A Elena Martín Vivaldi
Bocas de vidrio, esbozos de penumbras.
Adelantados o doblados
o pertinaces en su insomne palidez
de vientos como llamas, los narcisos
entregan su aroma, luna de invierno.
Florecer y morir, qué triste júbilo.
Su dispersa agrupación conmueve
el corazón del hombre, pues conoce
que la armonía existe, mas tenerla
sometida no puede a su dominio.
Todo es renuncia: de tanto aroma
nada se percibe, como en la muchedumbre
de los besos tantos pierden relieve,
sólo el beso inicial y el postrero
perduran.
Hanse abierto en los días
cálidos de febrero, largamente esperados,
interludio suavísimo
entre la agria orquestación del otoño
y el ascenso difuso y orgiástico del polen.

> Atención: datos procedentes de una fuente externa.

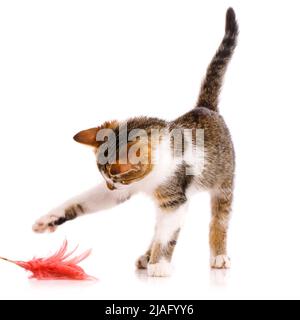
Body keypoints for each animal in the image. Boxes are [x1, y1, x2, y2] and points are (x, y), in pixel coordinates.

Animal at [32, 8, 238, 276]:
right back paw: (145, 256)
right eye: (106, 178)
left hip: (224, 183)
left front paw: (159, 264)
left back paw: (218, 257)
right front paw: (49, 219)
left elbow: (168, 234)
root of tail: (205, 107)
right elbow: (84, 200)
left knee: (219, 219)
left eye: (118, 176)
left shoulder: (174, 198)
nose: (111, 187)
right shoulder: (127, 192)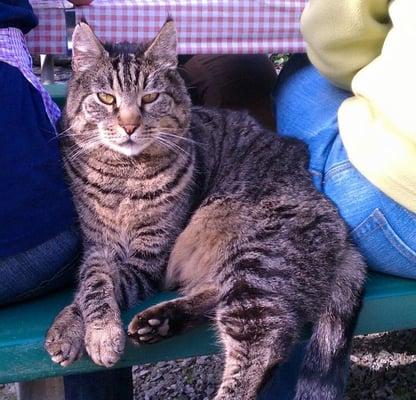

Y se propagan y se ofrecen y su obsequio
es cuasi monacal, como si una vidriera
de ponientes áureos derramara
no sé qué olvido glorioso en el tocado
de la novicia, ella, tan nueva, entrada
en la sabiduría de la entrega.
En las columnas del incienso,
en el cavado resonar del órgano
suspenso, en el ilustre bisbiseo
latino de letanías, hay la misma floración
angustiosa de los narcisos,
algo intacto que pasa, y no relámpago;
algo que es luz y, al tiempo, materia deleznable;
algo que llena el pecho de veneno y promesas.
Algo como una nube que transita en silencio.